[Collected data]

********

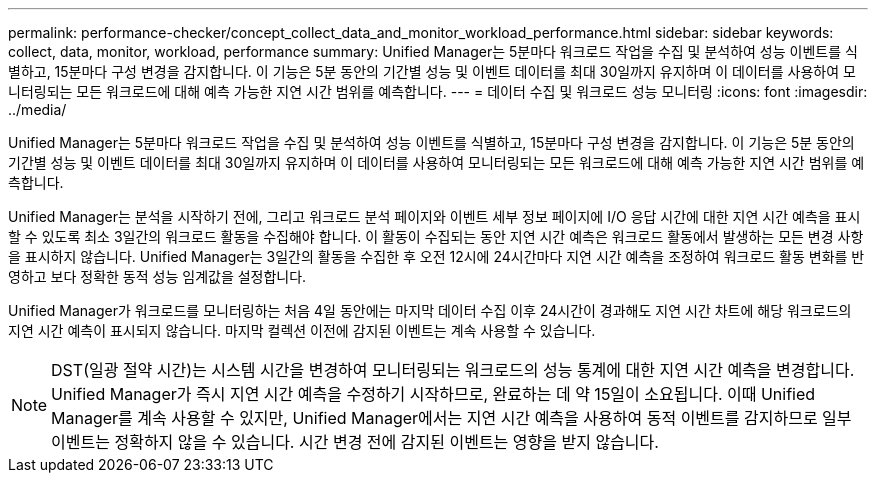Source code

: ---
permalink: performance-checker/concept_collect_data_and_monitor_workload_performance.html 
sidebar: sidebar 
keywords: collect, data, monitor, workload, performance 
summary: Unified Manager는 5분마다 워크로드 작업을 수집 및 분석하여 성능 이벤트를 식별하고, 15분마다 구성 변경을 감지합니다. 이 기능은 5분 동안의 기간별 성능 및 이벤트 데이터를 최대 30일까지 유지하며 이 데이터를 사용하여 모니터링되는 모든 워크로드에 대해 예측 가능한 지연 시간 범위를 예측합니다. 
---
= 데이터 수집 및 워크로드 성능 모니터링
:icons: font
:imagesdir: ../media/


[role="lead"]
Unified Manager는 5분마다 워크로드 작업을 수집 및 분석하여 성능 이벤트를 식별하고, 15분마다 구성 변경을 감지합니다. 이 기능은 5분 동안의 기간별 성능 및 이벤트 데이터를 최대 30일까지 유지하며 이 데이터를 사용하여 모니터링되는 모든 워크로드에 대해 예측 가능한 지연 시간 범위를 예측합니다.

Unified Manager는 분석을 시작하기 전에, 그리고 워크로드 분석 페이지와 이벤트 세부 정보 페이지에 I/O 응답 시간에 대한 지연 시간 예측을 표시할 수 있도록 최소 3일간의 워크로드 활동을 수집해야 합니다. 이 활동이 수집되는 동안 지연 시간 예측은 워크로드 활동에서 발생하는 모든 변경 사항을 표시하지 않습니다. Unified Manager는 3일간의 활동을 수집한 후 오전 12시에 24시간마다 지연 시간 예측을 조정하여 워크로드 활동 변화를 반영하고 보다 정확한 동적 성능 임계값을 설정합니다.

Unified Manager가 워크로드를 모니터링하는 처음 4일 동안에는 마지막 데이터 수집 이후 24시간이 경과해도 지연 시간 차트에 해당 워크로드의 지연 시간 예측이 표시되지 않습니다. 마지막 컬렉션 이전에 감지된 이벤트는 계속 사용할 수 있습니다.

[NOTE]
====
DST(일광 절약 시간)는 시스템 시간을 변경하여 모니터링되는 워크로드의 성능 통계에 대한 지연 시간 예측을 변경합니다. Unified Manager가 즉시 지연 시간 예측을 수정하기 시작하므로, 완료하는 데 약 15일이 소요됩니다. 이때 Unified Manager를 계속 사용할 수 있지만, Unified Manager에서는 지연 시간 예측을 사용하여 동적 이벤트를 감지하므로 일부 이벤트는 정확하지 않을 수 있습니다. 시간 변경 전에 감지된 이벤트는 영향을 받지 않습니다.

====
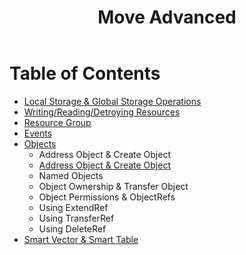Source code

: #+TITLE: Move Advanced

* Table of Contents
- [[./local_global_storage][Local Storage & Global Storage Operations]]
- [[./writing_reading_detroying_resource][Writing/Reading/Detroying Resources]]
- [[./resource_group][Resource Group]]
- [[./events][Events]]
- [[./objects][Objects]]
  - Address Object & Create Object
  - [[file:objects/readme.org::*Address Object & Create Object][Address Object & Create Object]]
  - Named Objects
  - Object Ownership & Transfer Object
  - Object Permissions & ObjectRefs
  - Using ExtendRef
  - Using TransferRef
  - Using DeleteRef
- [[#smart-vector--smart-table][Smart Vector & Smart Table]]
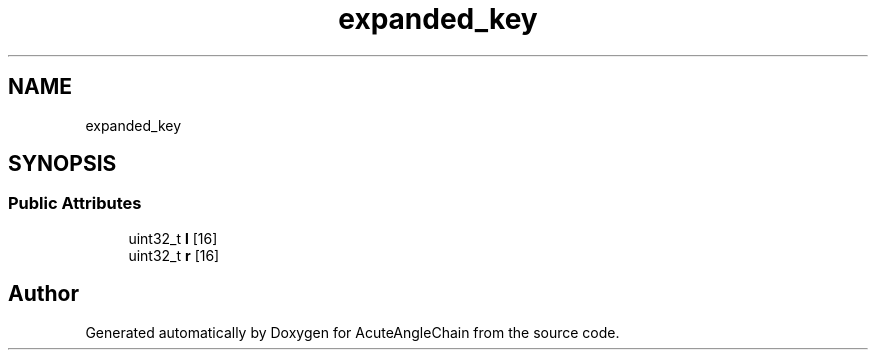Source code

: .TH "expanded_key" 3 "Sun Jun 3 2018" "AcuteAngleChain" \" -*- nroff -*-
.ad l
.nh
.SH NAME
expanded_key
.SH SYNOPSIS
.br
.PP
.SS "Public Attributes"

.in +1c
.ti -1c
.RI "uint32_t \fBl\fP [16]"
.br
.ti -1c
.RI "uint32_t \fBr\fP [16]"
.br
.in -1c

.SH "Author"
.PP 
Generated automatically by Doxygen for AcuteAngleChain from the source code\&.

********

Directions
Output the data above in full and exactly, with every image left out.

Response for this exercise
Source code

: ---
permalink: performance-checker/concept_collect_data_and_monitor_workload_performance.html 
sidebar: sidebar 
keywords: collect, data, monitor, workload, performance 
summary: Unified Manager는 5분마다 워크로드 작업을 수집 및 분석하여 성능 이벤트를 식별하고, 15분마다 구성 변경을 감지합니다. 이 기능은 5분 동안의 기간별 성능 및 이벤트 데이터를 최대 30일까지 유지하며 이 데이터를 사용하여 모니터링되는 모든 워크로드에 대해 예측 가능한 지연 시간 범위를 예측합니다. 
---
= 데이터 수집 및 워크로드 성능 모니터링
:icons: font
:imagesdir: ../media/


[role="lead"]
Unified Manager는 5분마다 워크로드 작업을 수집 및 분석하여 성능 이벤트를 식별하고, 15분마다 구성 변경을 감지합니다. 이 기능은 5분 동안의 기간별 성능 및 이벤트 데이터를 최대 30일까지 유지하며 이 데이터를 사용하여 모니터링되는 모든 워크로드에 대해 예측 가능한 지연 시간 범위를 예측합니다.

Unified Manager는 분석을 시작하기 전에, 그리고 워크로드 분석 페이지와 이벤트 세부 정보 페이지에 I/O 응답 시간에 대한 지연 시간 예측을 표시할 수 있도록 최소 3일간의 워크로드 활동을 수집해야 합니다. 이 활동이 수집되는 동안 지연 시간 예측은 워크로드 활동에서 발생하는 모든 변경 사항을 표시하지 않습니다. Unified Manager는 3일간의 활동을 수집한 후 오전 12시에 24시간마다 지연 시간 예측을 조정하여 워크로드 활동 변화를 반영하고 보다 정확한 동적 성능 임계값을 설정합니다.

Unified Manager가 워크로드를 모니터링하는 처음 4일 동안에는 마지막 데이터 수집 이후 24시간이 경과해도 지연 시간 차트에 해당 워크로드의 지연 시간 예측이 표시되지 않습니다. 마지막 컬렉션 이전에 감지된 이벤트는 계속 사용할 수 있습니다.

[NOTE]
====
DST(일광 절약 시간)는 시스템 시간을 변경하여 모니터링되는 워크로드의 성능 통계에 대한 지연 시간 예측을 변경합니다. Unified Manager가 즉시 지연 시간 예측을 수정하기 시작하므로, 완료하는 데 약 15일이 소요됩니다. 이때 Unified Manager를 계속 사용할 수 있지만, Unified Manager에서는 지연 시간 예측을 사용하여 동적 이벤트를 감지하므로 일부 이벤트는 정확하지 않을 수 있습니다. 시간 변경 전에 감지된 이벤트는 영향을 받지 않습니다.

====
Source code

: #+TITLE: Move Advanced

* Table of Contents
- [[./local_global_storage][Local Storage & Global Storage Operations]]
- [[./writing_reading_detroying_resource][Writing/Reading/Detroying Resources]]
- [[./resource_group][Resource Group]]
- [[./events][Events]]
- [[./objects][Objects]]
  - Address Object & Create Object
  - [[file:objects/readme.org::*Address Object & Create Object][Address Object & Create Object]]
  - Named Objects
  - Object Ownership & Transfer Object
  - Object Permissions & ObjectRefs
  - Using ExtendRef
  - Using TransferRef
  - Using DeleteRef
- [[#smart-vector--smart-table][Smart Vector & Smart Table]]
Source code

: .TH "expanded_key" 3 "Sun Jun 3 2018" "AcuteAngleChain" \" -*- nroff -*-
.ad l
.nh
.SH NAME
expanded_key
.SH SYNOPSIS
.br
.PP
.SS "Public Attributes"

.in +1c
.ti -1c
.RI "uint32_t \fBl\fP [16]"
.br
.ti -1c
.RI "uint32_t \fBr\fP [16]"
.br
.in -1c

.SH "Author"
.PP 
Generated automatically by Doxygen for AcuteAngleChain from the source code\&.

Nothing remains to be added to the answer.